START SOURCE INFORMATION

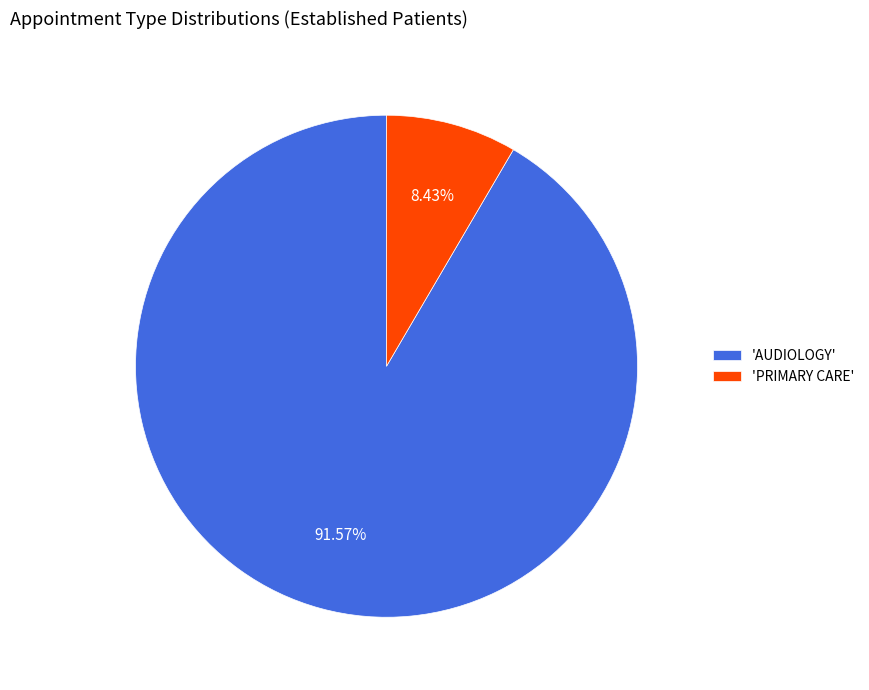

What is the majority slice?

'AUDIOLOGY'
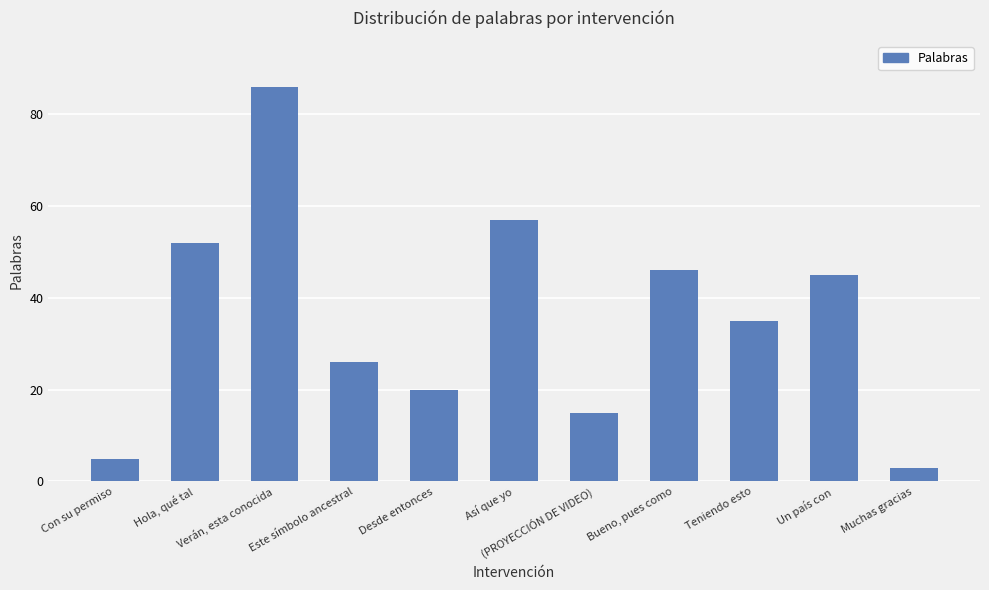

Reading left to right, list all the values displayed in this chart.

5	52	86	26	20	57	15	46	35	45	3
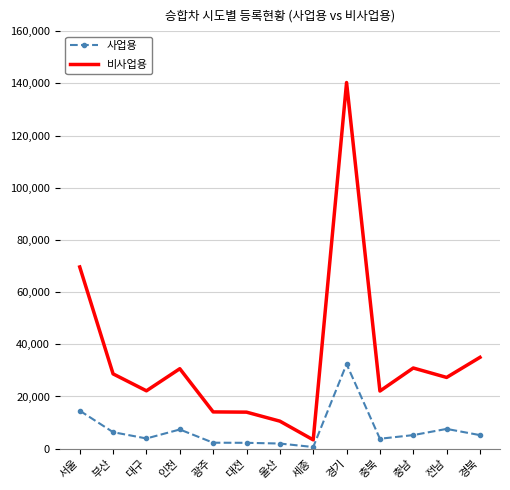

Is it true that 사업용 equals 3912 at 대구?

True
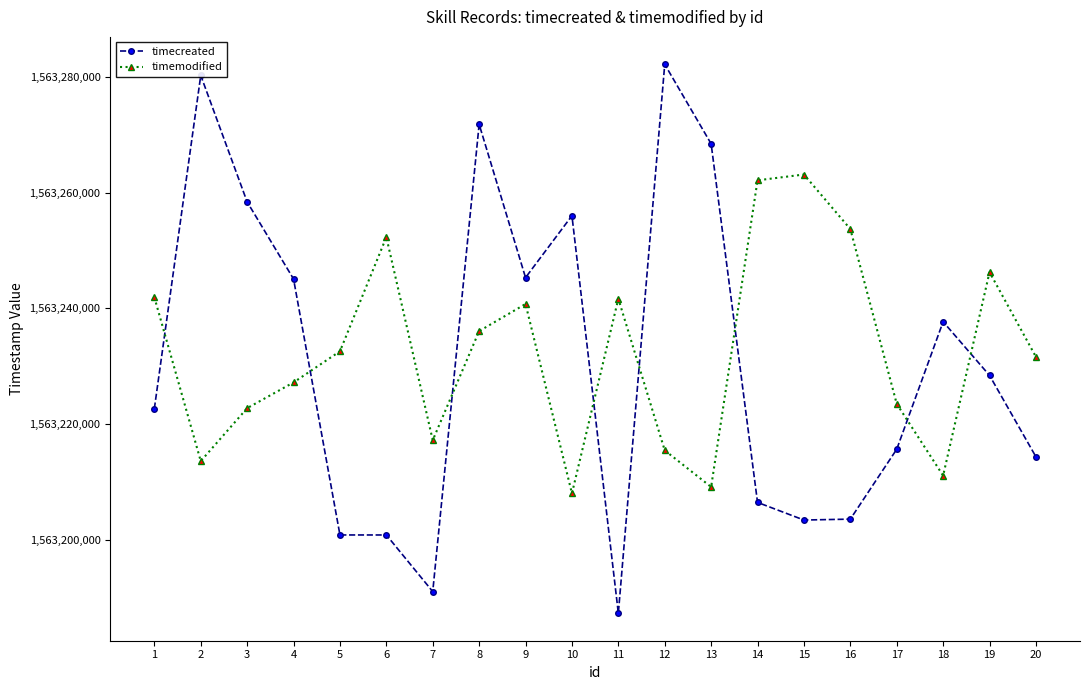

True or false: timemodified and timecreated cross at least once.

True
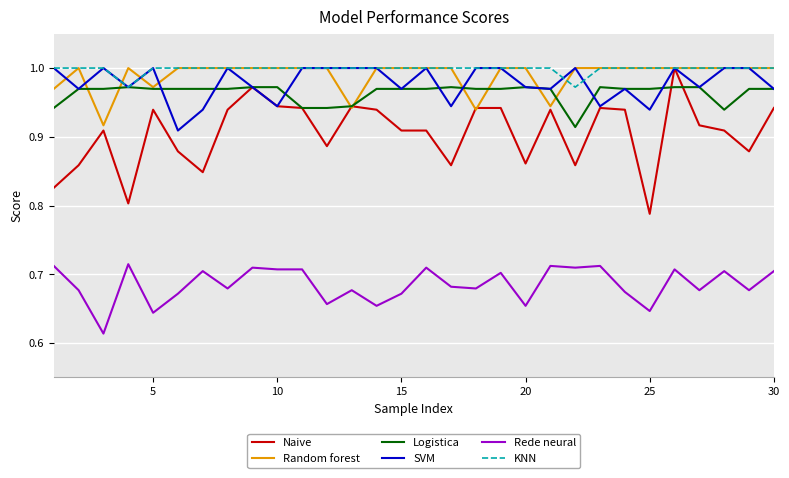

Which series has the widest spread of values?

Naive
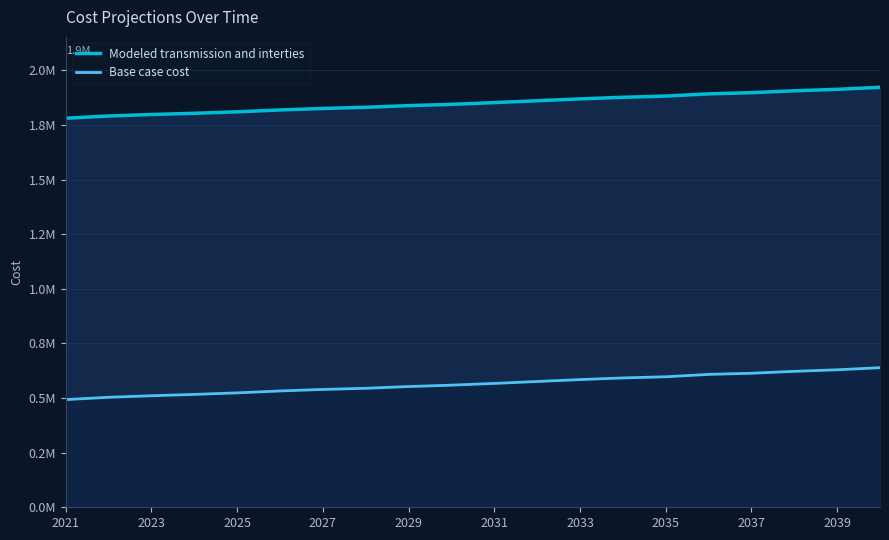

True or false: Modeled transmission and interties has more than 1 interior local peaks.

False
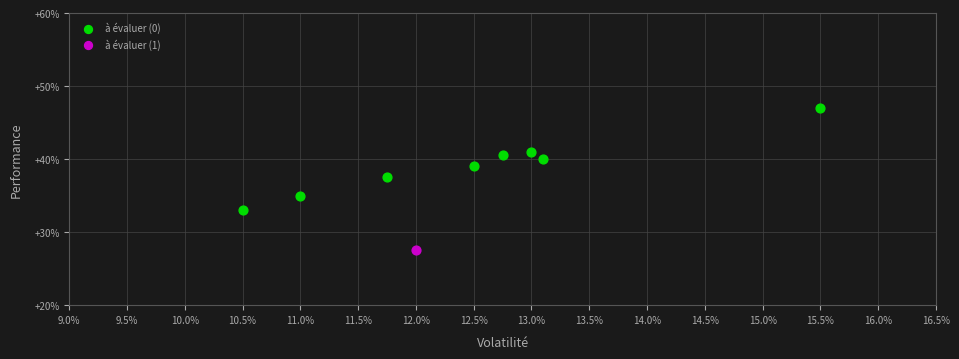

What are all the series names shown in the legend?

à évaluer (0), à évaluer (1)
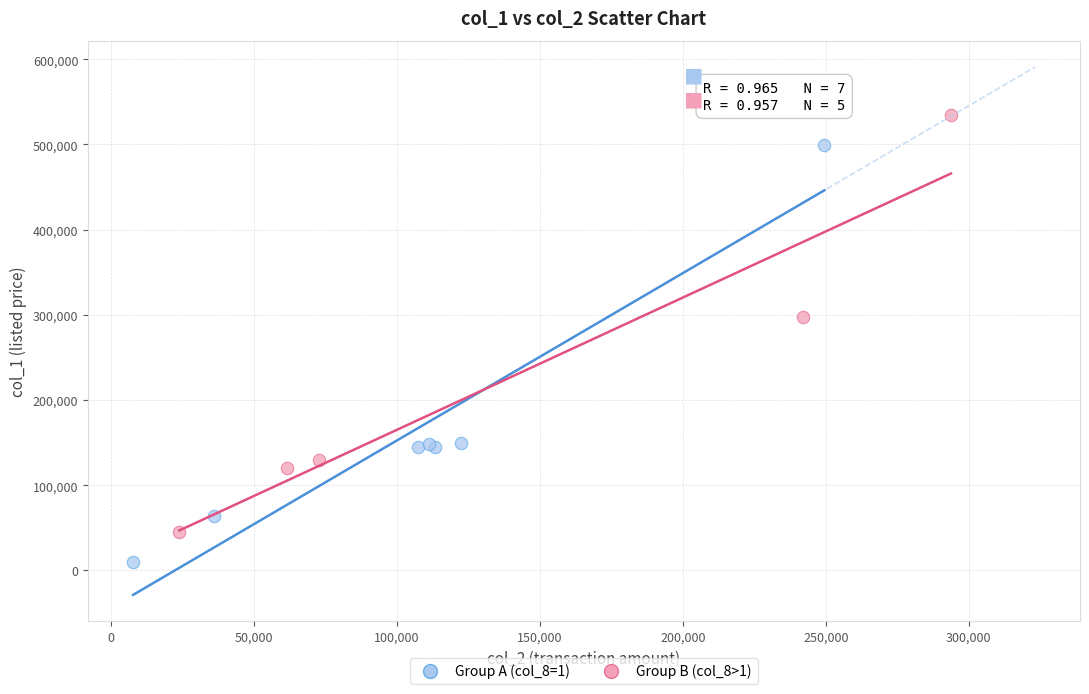

Which series contains the highest Y value?

Group B (col_8>1)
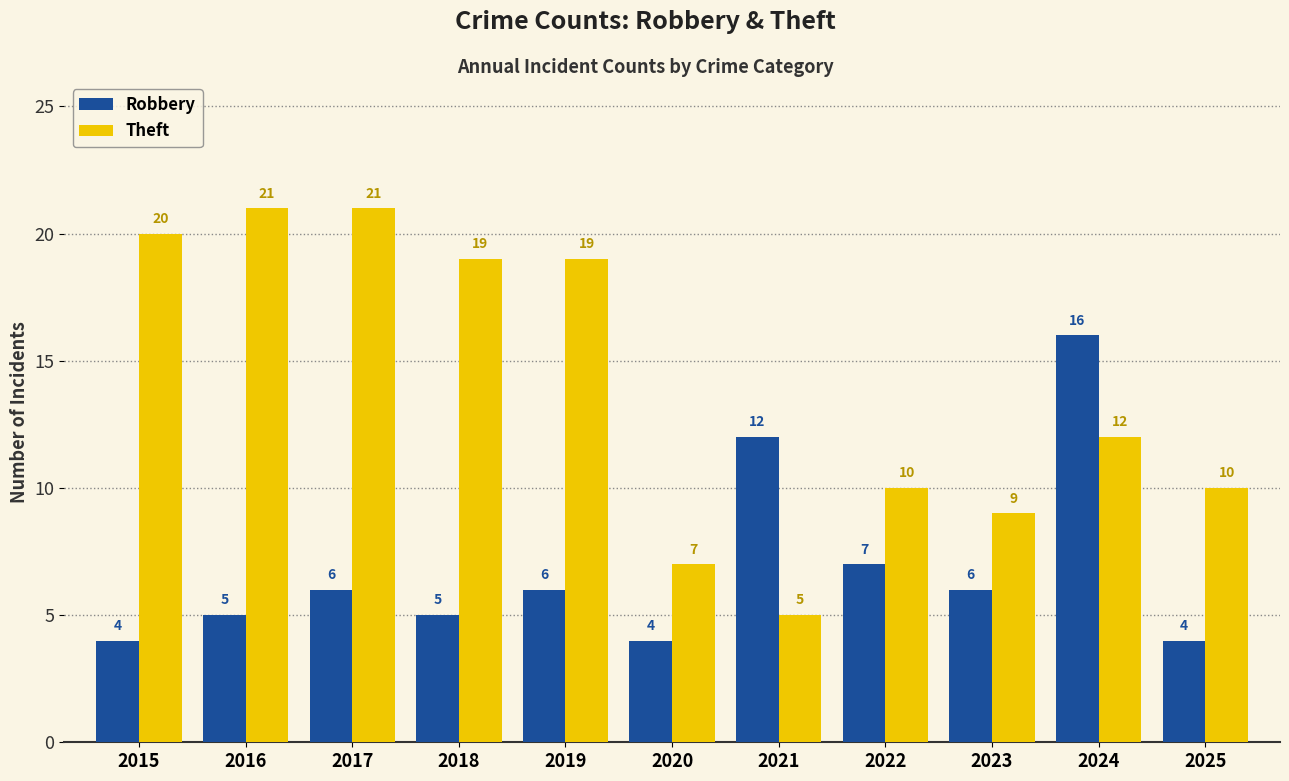

Where does the Theft series first go above 12?

2015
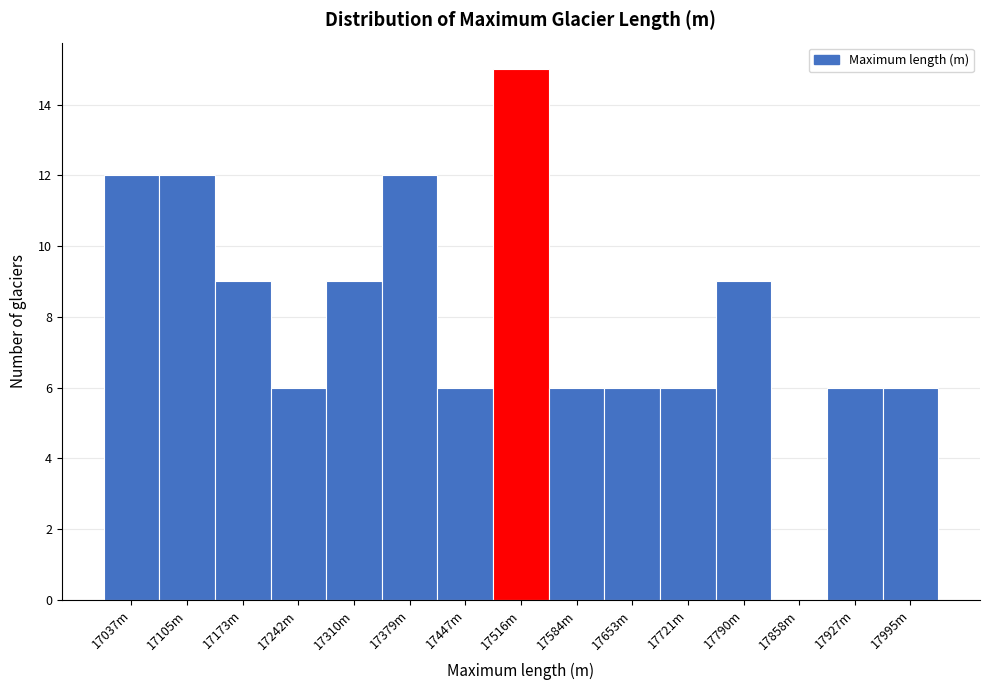

Reading left to right, transcribe all the data shown in this chart.

17037m=12	17105m=12	17173m=9	17242m=6	17310m=9	17379m=12	17447m=6	17516m=15	17584m=6	17653m=6	17721m=6	17790m=9	17858m=0	17927m=6	17995m=6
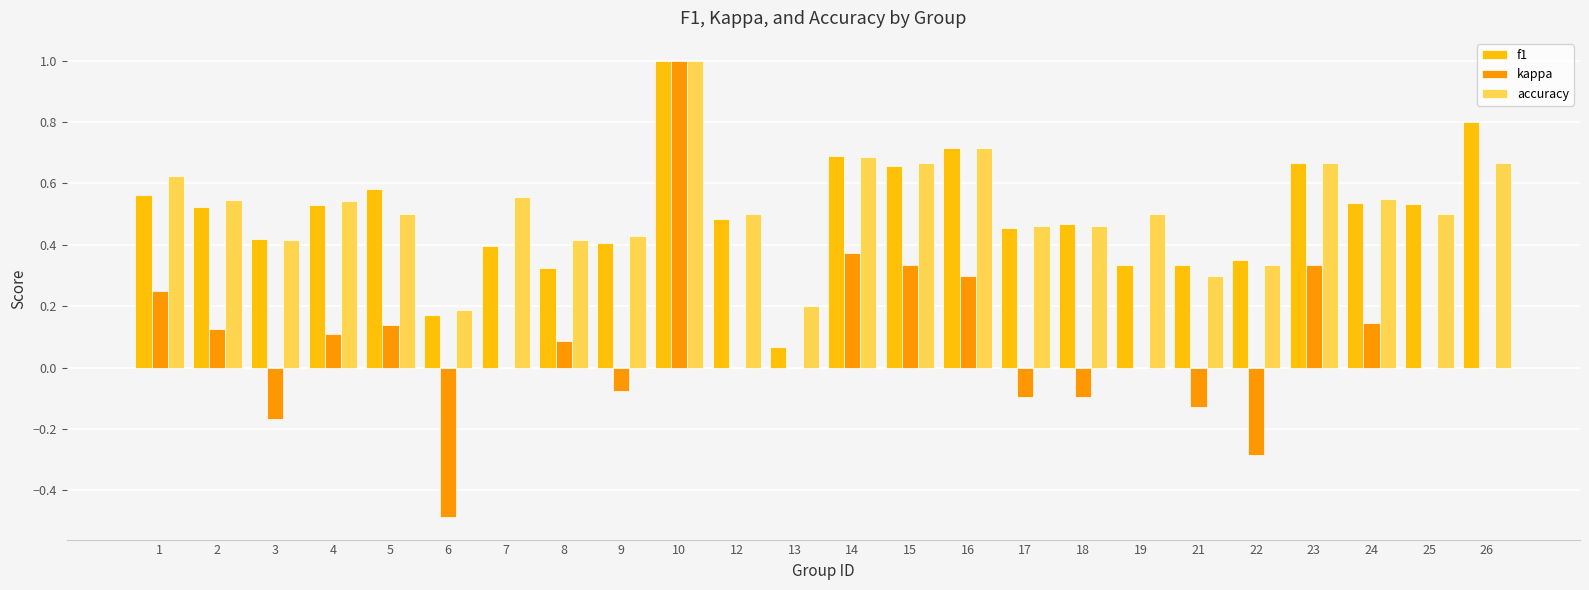

What is the sum of all accuracy values?

12.4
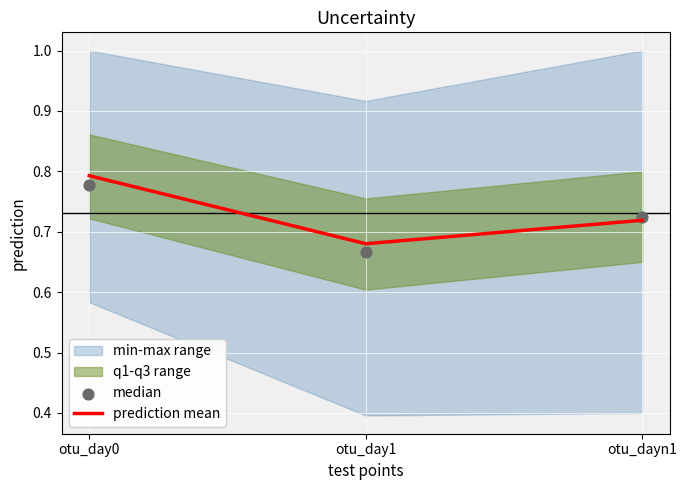

Is the value of median at otu_day1 greater than the value of prediction mean at otu_day1?

No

END SOURCE INFORMATION

### TASK DETAILS
Please quote every row above word for word, leaving out the pictures.

### RESPONSE AREA
What is the majority slice?

'AUDIOLOGY'

Reading left to right, list all the values displayed in this chart.

5	52	86	26	20	57	15	46	35	45	3

Is it true that 사업용 equals 3912 at 대구?

True

True or false: timemodified and timecreated cross at least once.

True

Which series has the widest spread of values?

Naive

True or false: Modeled transmission and interties has more than 1 interior local peaks.

False

What are all the series names shown in the legend?

à évaluer (0), à évaluer (1)

Which series contains the highest Y value?

Group B (col_8>1)

Where does the Theft series first go above 12?

2015

Reading left to right, transcribe all the data shown in this chart.

17037m=12	17105m=12	17173m=9	17242m=6	17310m=9	17379m=12	17447m=6	17516m=15	17584m=6	17653m=6	17721m=6	17790m=9	17858m=0	17927m=6	17995m=6

What is the sum of all accuracy values?

12.4

Is the value of median at otu_day1 greater than the value of prediction mean at otu_day1?

No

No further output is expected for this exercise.